Easter Monday, 13th April 2020
There is a strong blame game going on at the moment as one way of coping with the present epidemic trauma in all its various guises – more immediate for some and less for others – and blame in all its various guises – some very general and some very particular. All can be subject to deception: false fears and fake news.
But this is also a time of depth for those spending more time at home and more time alone, looking outward at this unanticipated world. We often divide emotions into good and bad, happy or sad, but I think they can equally be divided into shallow and deep, and the pursuit of what is supposed to be happiness is often a flight from depth, from one’s own interior life and the suffering around us – and not being happy is often framed as failure. But there is meaning as well as pain in sadness.

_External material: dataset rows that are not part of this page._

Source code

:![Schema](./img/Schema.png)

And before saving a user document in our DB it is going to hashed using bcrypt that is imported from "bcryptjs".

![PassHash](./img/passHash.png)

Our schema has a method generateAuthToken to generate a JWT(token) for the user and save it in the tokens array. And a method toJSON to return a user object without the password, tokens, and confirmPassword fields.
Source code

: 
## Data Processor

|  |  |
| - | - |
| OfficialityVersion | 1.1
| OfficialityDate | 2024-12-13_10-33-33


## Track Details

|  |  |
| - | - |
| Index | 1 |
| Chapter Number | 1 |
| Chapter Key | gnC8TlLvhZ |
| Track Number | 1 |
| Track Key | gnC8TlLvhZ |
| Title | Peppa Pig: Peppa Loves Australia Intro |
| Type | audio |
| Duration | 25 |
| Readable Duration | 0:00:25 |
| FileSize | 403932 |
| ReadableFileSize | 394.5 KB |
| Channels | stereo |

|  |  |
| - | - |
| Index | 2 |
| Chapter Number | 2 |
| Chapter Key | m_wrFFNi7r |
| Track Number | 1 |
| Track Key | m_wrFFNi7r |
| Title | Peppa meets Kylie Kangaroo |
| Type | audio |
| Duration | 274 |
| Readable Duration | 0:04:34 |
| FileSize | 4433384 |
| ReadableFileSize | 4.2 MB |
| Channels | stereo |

Wise words from a very thoughtful and well-written article by the historian Rebecca Solnit in last week’s Guardian (7.6.20) Today’s gospel finishes with a story blaming the Jews for covering up Christ’s resurrection by blaming the disciples for the missing body. Whatever the truth of this, it can be seen as a way of coping with trauma in terms of success and failure rather than of depth. The disciples are still coming to terms with their sadness at the absence of their Lord but in the light of resurrection there is no need for such stories. If we accept the gift of the Spirit, released in a new way by this resurrection, then our lives will witness to its reality in a way no story can and the zero-sum game of who is to blame will be ended. So let us find meaning in our sadness while we can.